<127>Frédéric Ier menaçait de retirer ses troupes de la Flandre, si on ne lui rendait justice; cette menace persuada aux Hollandais que ses droits étaient légitimes. On parvint cependant à régler les conditions d'un accord provisionnel qui partageait l'héritage en deux parties égales : un gros diamant fut d'abord remis à Frédéric Ier, et il consentit à laisser ses troupes en Flandre. Louis XIV mit le prince de Conti en possession d'Orange : le Roi s'en trouva grièvement offensé; il augmenta son armée, et prit même des troupes de Gotha et de Wolfenbüttel à son service; il déclara peu après la guerre à la France, à cause que l'armée de Boufflers avait commis quelques excès dans le pays de Clèves. Louis XIV ne s'aperçut pas qu'il eût un ennemi de plus; et le nouveau roi fit en cela beaucoup pour sa passion, mais rien pour ses intérêts. Il manifestait sa haine pour la France dans toutes les occasions : il obligea le duc Antoine-Ulrich de Wolfenbüttel à renoncer aux engagements qu'il avait pris avec Louis XIV, après que les ducs de Hanovre et de Celle eurent dissipé les troupes qu'il entretenait au moyen des subsides français.

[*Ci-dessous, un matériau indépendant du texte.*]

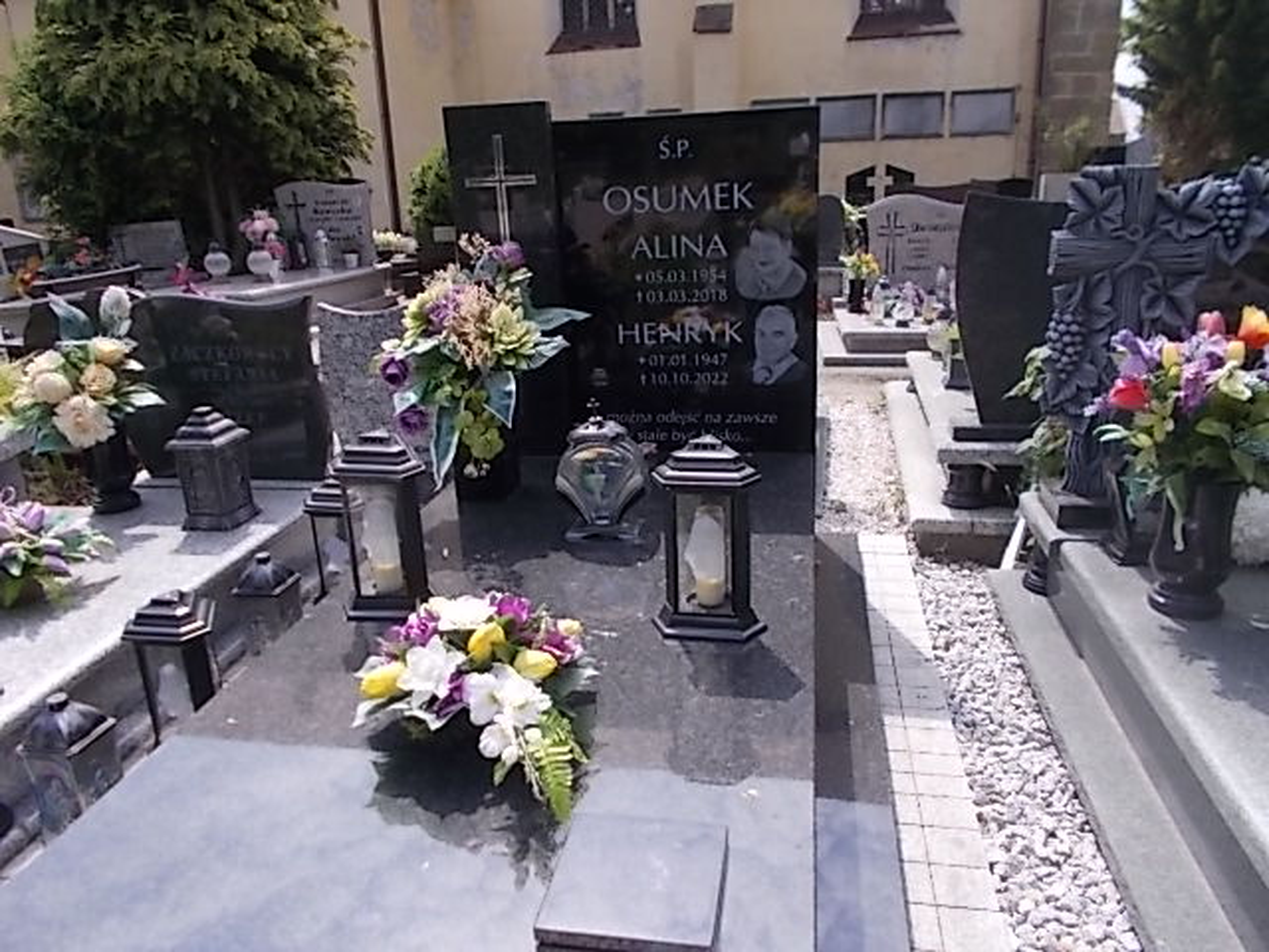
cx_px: 634
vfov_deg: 53.1
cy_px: 476
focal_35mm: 26
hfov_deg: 67.3
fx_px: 953
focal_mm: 4.6
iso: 80
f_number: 8
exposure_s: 1/100
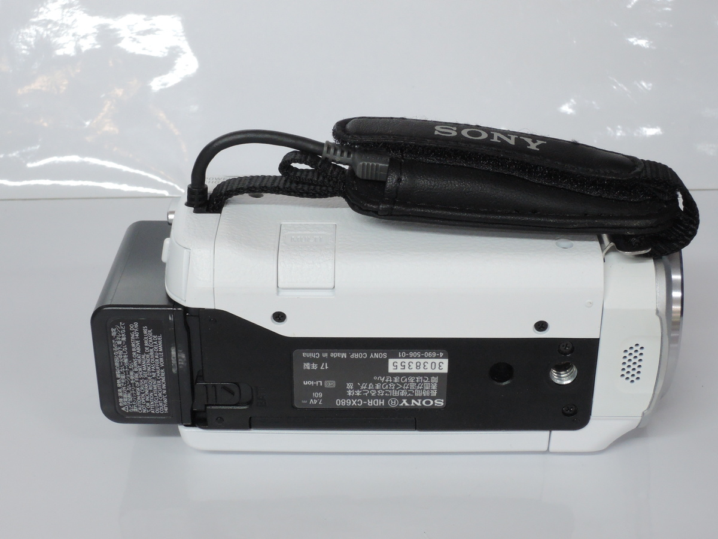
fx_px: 1245
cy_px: 270
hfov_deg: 32.2
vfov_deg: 24.4
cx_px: 359
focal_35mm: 60
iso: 800
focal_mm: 12.8
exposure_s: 1/30
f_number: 7.3
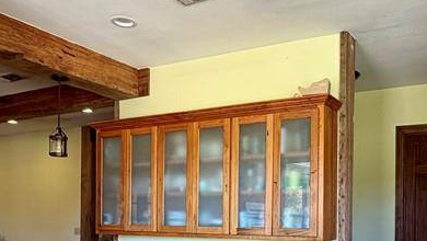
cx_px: 270
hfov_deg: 49.9
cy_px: 221
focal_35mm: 40
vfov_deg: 28.5
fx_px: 453
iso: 160
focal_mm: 2.22
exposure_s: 1/120
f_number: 2.2
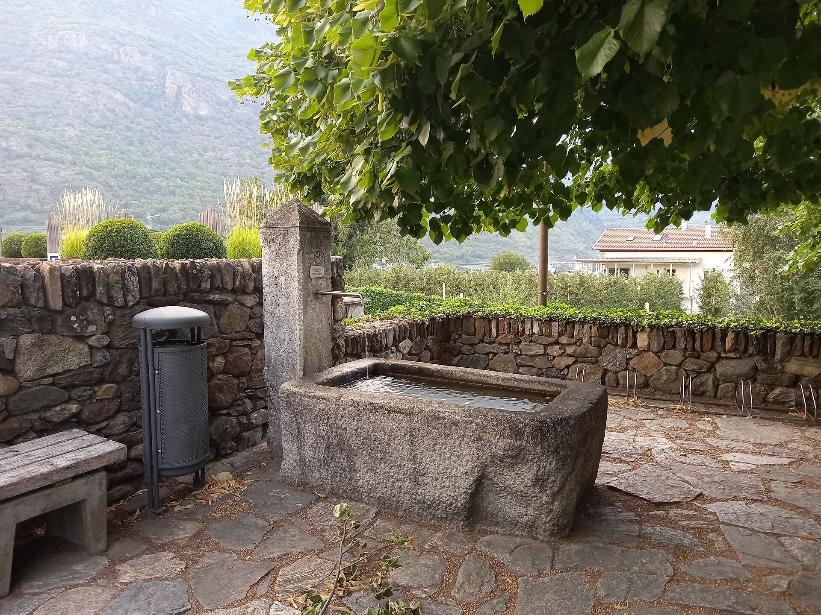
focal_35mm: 25
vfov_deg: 54.9
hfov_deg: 69.4
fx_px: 593
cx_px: 410
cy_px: 308
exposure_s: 1/60
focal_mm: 4.6
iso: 200
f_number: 2
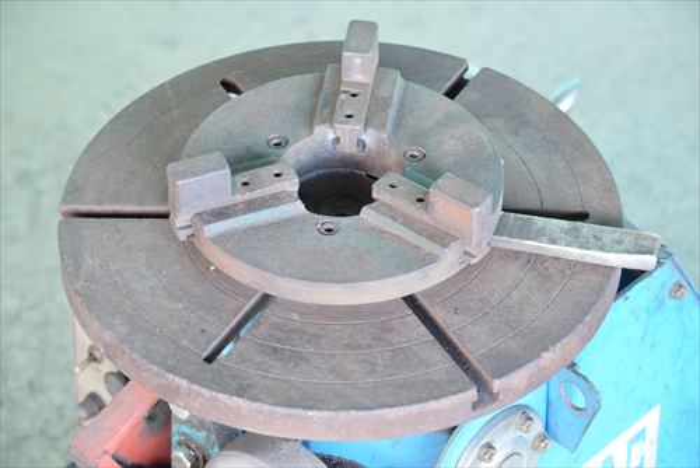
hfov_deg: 16.1
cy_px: 234
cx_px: 350
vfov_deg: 10.8
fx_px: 2480
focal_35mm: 128
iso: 1250
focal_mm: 85
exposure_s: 1/10
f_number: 6.3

Dans ce temps, l'Angleterre faisait des efforts prodigieux pour la maison d'Autriche; ses flottes transportèrent l'archiduc Charles, qui depuis devint empereur, dans le royaume d'Espagne, qu'une armée anglaise devait aider à lui conquérir. L'enthousiasme de l'Europe pour la maison d'Autriche surpassait tout ce qu'on en peut imaginer.

Tant que dura la guerre de succession, les troupes prussiennes soutinrent avec éclat la réputation qu'elles avaient acquise sous le Grand Électeur : elles prirent Kayserswerth près du Rhin, et dans cette action de Höchstädt, où Villars surprit et battit Styrum, le prince d'Anhalta fit une belle retraite avec les huit mille Prussiens qu'il commandait. Je lui ai ouï dire que, lorsqu'il s'aperçut de la confusion et de la fuite des Autrichiens, il forma un quarré de ses troupes, et traversa une grande plaine en bon ordre jusqu'à un


a Léopold, prince régnant d'Anhalt-Dessau, alors lieutenant-général.